• _YOUR ASSIGNMENT_
Pick out each line in the items below that contains the word "definition", and copy those lines.
BEGIN
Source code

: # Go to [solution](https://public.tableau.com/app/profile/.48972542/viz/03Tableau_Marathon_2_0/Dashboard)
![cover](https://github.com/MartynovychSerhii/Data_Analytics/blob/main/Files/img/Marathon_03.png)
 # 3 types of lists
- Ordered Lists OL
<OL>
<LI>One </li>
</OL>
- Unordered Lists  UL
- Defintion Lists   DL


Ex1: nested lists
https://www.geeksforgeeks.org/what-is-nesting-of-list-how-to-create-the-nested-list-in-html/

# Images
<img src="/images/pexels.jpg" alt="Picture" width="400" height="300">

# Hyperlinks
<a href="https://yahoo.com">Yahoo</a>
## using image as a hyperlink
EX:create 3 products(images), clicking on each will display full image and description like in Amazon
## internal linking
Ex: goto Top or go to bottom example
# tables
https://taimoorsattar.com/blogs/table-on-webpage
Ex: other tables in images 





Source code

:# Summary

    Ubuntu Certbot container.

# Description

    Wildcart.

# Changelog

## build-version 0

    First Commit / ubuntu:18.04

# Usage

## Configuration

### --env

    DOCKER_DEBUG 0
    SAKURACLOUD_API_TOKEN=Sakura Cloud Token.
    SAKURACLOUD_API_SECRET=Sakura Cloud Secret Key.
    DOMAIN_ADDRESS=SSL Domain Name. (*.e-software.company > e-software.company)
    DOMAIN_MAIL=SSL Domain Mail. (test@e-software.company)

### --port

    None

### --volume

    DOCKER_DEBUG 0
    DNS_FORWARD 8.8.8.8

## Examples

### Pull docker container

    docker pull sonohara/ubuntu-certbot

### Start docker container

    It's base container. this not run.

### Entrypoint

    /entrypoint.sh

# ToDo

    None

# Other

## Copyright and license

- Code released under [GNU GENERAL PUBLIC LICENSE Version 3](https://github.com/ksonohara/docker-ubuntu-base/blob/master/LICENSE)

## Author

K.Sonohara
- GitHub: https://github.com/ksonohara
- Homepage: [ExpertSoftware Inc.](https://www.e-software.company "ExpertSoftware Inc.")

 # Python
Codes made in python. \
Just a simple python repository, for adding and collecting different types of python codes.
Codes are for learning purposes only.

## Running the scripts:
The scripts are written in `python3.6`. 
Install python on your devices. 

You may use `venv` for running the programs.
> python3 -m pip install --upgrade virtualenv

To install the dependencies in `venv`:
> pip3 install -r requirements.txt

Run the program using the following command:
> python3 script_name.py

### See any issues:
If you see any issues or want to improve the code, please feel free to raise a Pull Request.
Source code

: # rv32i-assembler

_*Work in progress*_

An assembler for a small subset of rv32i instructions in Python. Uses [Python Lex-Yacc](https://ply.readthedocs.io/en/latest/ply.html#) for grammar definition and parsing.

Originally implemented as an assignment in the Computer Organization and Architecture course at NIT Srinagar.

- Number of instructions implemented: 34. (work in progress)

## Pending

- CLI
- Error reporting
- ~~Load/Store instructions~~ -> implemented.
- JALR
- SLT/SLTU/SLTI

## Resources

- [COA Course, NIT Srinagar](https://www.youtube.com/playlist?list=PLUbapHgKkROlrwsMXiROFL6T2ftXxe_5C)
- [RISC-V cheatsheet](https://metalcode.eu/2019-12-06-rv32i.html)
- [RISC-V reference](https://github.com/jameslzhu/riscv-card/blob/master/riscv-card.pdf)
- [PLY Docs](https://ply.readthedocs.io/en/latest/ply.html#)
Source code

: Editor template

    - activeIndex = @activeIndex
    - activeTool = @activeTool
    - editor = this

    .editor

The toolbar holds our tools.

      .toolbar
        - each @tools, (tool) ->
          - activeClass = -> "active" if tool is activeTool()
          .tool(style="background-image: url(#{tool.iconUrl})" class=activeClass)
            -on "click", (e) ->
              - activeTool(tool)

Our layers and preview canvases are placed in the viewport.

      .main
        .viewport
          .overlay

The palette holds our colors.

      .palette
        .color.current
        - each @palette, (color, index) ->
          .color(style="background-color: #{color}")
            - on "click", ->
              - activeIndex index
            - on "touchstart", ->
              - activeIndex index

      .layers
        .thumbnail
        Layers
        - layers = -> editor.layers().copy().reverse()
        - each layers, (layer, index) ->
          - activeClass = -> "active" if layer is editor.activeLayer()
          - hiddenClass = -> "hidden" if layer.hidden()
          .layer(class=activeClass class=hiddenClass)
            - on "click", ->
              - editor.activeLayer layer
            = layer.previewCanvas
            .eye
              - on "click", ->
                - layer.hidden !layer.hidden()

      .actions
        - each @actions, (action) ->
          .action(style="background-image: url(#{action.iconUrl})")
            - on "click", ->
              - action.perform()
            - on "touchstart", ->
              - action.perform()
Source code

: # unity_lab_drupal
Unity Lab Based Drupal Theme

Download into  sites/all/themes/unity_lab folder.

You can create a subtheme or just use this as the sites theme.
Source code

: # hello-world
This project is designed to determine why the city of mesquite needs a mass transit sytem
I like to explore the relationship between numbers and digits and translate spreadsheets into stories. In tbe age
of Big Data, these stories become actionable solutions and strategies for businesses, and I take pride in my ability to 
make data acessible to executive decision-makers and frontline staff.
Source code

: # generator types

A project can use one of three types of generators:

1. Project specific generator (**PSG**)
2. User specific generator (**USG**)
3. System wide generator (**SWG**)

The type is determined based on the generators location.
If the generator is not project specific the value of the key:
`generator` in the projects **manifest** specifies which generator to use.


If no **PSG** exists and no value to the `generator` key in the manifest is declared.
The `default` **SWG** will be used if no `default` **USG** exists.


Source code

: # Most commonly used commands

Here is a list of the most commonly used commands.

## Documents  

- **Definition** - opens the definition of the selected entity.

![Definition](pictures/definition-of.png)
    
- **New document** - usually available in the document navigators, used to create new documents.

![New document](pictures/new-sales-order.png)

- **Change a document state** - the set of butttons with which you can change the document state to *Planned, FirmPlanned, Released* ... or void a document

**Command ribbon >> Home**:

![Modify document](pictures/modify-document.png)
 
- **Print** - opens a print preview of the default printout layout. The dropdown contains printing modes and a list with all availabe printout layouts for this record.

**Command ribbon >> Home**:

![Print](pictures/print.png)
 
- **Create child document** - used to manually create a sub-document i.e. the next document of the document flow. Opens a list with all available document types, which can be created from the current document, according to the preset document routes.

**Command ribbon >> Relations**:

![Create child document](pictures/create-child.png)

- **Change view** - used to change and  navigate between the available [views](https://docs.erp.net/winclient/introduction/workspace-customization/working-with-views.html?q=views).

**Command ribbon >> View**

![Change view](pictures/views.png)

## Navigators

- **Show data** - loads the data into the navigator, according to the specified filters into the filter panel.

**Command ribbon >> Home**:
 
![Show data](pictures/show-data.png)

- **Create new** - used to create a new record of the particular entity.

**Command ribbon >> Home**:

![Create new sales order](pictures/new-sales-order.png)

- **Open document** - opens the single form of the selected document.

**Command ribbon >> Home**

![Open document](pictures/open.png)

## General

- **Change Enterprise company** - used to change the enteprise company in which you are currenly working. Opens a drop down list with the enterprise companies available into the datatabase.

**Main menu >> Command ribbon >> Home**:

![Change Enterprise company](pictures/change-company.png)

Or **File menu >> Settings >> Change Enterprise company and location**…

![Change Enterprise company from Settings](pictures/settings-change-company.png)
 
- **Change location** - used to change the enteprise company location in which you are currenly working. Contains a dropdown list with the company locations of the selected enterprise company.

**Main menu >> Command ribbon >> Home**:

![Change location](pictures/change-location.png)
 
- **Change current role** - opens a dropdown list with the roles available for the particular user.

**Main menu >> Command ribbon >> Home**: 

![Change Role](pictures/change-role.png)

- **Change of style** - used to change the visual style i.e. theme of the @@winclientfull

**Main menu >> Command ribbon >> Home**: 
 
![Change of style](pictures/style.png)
END
• _ANSWER TO THE PROBLEM_
An assembler for a small subset of rv32i instructions in Python. Uses [Python Lex-Yacc](https://ply.readthedocs.io/en/latest/ply.html#) for grammar definition and parsing.
- **Definition** - opens the definition of the selected entity.
![Definition](pictures/definition-of.png)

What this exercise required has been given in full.